I realised the other day how few craft related posts I’m doing at the moment because I’m spending so much time in the garden.
At the moment our garden is beyond parched. We haven’t had rain in 2 weeks so the soil is very hard and the grass has turned to straw. Surprisingly, most of our plants seem to be fairing well despite my slap dash watering.
It’s my first year growing chillies. We have 4 chilli plants – I can’t tell you exactly varieties they are because I sowed the seeds and then muddled up the pots before I got a chance to label them (smart!). So I’ve labelled them according to what I think they are. Three of the four plants seem to be doing well and have produced chillies. They’ve had a small amount of flower drop but generally they seem happy.

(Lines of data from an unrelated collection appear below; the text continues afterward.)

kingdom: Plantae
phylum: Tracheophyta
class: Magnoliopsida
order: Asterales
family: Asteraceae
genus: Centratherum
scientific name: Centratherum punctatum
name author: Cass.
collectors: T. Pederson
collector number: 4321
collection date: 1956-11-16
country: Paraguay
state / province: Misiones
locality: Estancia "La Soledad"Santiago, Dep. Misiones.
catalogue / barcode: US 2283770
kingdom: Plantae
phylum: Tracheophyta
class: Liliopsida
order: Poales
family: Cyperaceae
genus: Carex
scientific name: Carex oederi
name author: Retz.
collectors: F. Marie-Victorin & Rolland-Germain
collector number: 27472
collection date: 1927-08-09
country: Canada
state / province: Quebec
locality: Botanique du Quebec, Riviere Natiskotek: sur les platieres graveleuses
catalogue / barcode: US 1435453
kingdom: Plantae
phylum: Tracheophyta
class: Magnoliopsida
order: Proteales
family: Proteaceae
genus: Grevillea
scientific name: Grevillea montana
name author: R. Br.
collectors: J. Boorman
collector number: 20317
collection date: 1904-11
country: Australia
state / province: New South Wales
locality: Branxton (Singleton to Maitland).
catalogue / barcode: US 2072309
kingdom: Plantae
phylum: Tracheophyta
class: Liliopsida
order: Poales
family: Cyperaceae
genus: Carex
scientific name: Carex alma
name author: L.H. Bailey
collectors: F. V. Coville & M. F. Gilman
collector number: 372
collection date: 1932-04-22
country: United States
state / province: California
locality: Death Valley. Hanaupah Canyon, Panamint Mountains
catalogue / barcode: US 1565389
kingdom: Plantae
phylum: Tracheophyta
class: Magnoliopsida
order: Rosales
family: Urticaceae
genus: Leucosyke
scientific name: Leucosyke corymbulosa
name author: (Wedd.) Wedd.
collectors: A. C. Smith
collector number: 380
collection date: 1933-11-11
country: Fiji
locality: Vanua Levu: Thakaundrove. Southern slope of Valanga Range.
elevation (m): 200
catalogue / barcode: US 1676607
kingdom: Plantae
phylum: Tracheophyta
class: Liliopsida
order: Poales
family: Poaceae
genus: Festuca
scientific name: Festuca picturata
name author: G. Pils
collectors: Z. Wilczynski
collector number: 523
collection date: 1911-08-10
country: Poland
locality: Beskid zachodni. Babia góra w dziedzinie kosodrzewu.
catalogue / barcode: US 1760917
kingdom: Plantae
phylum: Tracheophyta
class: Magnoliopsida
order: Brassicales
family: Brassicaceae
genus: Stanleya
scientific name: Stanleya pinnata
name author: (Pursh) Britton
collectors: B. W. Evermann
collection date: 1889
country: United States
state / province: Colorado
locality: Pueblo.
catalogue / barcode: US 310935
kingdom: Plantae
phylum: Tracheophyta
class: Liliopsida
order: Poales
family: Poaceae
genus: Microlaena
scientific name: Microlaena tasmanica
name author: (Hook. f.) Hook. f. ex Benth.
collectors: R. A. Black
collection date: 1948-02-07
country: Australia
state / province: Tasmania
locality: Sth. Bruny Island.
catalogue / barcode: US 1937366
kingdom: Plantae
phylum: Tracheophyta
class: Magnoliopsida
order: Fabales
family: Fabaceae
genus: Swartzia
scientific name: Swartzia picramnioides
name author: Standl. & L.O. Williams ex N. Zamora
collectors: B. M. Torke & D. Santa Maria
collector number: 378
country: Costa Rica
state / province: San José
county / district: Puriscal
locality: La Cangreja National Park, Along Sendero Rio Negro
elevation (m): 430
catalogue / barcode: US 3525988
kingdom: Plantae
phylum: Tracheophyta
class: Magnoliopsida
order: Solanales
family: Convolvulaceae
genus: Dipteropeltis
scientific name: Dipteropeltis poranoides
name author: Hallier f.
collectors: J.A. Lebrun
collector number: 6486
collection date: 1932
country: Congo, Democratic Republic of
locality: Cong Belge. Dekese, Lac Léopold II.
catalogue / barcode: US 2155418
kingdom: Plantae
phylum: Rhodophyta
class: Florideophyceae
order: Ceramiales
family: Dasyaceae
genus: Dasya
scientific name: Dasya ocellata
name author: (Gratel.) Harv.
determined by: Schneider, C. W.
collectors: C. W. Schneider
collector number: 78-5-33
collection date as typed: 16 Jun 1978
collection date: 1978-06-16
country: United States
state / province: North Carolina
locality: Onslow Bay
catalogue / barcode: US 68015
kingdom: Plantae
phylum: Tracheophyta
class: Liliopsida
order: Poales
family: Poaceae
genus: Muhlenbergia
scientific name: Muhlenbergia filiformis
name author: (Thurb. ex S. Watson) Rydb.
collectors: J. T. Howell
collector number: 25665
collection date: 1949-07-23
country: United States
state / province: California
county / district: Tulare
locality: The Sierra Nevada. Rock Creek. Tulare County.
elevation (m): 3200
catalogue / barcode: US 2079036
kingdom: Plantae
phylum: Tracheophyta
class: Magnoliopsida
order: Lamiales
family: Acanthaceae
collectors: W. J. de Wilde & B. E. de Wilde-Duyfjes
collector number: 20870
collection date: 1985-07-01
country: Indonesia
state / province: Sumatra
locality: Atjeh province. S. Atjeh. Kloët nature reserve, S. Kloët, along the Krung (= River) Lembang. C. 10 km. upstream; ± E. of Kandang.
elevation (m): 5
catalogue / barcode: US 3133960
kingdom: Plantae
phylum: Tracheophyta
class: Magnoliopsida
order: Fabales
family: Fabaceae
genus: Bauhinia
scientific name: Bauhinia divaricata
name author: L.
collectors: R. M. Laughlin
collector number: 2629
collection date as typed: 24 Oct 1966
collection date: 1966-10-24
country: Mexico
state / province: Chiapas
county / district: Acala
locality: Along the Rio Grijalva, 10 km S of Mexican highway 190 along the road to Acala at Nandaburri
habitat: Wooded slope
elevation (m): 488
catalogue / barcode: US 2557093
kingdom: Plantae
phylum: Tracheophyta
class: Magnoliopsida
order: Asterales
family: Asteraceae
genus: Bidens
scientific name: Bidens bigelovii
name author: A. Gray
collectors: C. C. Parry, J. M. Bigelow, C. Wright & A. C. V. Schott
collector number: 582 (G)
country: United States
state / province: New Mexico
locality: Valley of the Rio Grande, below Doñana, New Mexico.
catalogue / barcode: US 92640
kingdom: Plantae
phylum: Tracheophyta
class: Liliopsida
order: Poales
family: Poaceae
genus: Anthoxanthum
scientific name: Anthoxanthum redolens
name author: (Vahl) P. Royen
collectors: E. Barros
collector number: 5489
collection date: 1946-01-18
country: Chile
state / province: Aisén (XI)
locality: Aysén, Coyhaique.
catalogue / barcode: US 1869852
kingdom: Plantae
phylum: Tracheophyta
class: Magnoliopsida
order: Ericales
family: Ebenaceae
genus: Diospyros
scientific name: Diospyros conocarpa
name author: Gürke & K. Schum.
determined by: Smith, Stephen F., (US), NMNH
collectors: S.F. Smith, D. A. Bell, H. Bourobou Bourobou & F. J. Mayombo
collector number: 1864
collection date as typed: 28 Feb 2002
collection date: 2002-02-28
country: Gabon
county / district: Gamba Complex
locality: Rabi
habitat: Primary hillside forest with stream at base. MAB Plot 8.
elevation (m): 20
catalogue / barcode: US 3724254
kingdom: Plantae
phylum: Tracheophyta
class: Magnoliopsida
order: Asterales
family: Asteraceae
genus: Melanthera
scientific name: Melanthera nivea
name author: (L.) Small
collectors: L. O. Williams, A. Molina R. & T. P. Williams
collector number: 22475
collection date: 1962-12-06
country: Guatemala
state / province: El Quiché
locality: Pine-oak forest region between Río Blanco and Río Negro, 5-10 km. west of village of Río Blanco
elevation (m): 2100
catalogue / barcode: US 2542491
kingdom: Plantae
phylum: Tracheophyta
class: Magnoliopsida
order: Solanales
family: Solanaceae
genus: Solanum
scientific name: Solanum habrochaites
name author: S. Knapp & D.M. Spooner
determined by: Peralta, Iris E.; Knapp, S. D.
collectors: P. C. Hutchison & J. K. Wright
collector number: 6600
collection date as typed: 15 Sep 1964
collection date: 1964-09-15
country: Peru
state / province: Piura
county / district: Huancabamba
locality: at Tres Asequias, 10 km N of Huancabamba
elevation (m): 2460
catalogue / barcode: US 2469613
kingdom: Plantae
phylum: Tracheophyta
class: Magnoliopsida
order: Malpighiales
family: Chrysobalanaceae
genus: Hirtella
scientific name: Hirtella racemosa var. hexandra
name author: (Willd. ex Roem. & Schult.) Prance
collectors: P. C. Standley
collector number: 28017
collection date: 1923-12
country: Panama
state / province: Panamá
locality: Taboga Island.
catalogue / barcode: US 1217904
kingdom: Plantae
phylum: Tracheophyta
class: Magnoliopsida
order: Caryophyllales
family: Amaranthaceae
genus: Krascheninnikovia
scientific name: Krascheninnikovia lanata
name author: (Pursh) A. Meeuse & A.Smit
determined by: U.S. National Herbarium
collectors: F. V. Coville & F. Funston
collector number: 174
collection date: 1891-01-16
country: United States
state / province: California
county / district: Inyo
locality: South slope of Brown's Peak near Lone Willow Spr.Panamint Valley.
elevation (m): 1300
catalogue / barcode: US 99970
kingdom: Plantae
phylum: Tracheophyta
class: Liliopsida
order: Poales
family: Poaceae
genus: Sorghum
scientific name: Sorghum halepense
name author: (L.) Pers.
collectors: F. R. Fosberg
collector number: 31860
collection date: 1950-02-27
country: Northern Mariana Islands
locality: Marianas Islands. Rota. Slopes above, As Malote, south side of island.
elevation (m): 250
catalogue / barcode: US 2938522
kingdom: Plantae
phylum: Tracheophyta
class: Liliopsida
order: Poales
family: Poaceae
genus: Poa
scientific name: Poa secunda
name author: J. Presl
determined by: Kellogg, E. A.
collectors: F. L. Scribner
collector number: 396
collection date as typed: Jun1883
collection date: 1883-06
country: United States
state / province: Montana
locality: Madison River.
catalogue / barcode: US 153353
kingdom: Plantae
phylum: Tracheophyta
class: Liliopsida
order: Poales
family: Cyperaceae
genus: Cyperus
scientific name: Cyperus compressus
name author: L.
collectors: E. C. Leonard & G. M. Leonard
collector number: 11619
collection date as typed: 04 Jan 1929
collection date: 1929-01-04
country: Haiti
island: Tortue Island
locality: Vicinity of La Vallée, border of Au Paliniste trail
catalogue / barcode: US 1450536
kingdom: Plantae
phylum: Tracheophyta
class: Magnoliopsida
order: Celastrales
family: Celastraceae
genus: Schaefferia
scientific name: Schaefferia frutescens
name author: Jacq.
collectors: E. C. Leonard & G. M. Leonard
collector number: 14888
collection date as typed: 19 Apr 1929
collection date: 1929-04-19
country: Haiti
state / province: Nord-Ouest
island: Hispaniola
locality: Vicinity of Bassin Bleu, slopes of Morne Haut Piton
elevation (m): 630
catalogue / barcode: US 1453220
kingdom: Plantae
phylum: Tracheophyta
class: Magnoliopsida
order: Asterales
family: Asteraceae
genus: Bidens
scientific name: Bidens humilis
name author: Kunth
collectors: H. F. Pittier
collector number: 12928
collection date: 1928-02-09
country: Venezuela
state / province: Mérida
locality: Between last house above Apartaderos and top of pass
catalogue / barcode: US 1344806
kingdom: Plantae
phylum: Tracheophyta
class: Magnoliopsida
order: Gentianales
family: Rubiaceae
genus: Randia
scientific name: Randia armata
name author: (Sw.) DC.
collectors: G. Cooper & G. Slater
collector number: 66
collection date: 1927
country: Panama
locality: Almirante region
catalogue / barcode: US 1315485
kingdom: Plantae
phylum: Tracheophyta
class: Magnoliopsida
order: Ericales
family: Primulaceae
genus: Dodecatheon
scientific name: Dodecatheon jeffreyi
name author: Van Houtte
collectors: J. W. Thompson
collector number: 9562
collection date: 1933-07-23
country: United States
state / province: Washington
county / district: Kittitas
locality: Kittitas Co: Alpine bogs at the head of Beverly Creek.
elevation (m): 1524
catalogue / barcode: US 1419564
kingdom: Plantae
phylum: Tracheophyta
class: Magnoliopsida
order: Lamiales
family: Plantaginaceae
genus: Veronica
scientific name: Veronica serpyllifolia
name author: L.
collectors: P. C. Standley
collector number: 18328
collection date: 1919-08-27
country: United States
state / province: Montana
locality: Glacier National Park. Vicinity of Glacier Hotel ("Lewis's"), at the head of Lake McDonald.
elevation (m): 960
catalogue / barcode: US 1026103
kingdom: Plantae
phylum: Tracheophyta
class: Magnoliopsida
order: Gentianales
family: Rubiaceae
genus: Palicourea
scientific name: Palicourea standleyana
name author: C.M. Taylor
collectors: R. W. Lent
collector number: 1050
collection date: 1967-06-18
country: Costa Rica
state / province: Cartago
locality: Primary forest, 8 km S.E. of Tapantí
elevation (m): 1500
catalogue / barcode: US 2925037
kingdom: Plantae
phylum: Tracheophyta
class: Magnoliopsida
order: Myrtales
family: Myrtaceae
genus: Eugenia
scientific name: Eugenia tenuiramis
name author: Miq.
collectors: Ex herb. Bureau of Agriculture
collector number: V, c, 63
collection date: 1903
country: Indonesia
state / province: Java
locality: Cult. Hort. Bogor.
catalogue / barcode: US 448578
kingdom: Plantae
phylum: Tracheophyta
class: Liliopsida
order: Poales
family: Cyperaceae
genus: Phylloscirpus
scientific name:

The third plant seems to be having real problems setting fruit. The flower stems go yellow, start to dry up and drop off. Not one of the flowers has started to grow into a chilli. They are planted outdoors in the ground rather than pots. I’ve tried pollinating the flowers by hand with a paintbrush. One flower looked like it was starting show the first signs of a chilli and then also went yellow and dropped off. Does anyone know what would be causing this? I don’t think I’m overwatering so I’m really not sure what else it could be. The top of this plant is very green and healthy so it seems odd that it’s having such problems producing chillies.
Everything has come into flower which means we have had flowers in the house again. Flowers aren’t something I buy very often so I look forward to this time of year when I can just go and get some from the garden.
I found some flowers growing elsewhere in the garden that looked like white bluebells so I picked a load and put them in a pot on the table. The only trouble was the whole living room started to smell of onions so they had to go.
We were given a tray of geraniums again this year and they are all flowering and looking beautiful.
Last year I planted my hydrangea in the flower bed my neighbour gave me but it’s never really been happy there. I think it’s a combination of too much sun and sandy, nutrient poor soil. It now sits in a large pot of compost in the shade which has helped it sprung back to life. It’s covered with flowers with lots of new growth.
This is the first year I’m seed saving. I got a great book for Christmas called Seedswap: The Gardener’s Guide to Saving and Swapping Seeds. It inspired me to get started on a seed bank for home.
I harvested some wild garlic seeds a month ago and I’m also saving chive seeds. I bought the chive plants at a farmer’s market so I’m not sure if they were grown from true or hybrid (F1) seeds. If they are hybrids, the seeds may not grown next year but at least it gives me a chance to perfect my seed saving technique (no mould etc) on seeds that aren’t that important. I have so many of them – each head produces dozens of seeds.
And today I found a grasshopper on the sage. They seem to like this spot in the garden and use to live in the bergamot bush that use to be planted where sage now grows.
There are more flowers than vegetables in our vegetable garden compared to June. Now the chillies are growing, I have moved my focus away from the strawberries and lettuce for a change. And that’s my roundup of July!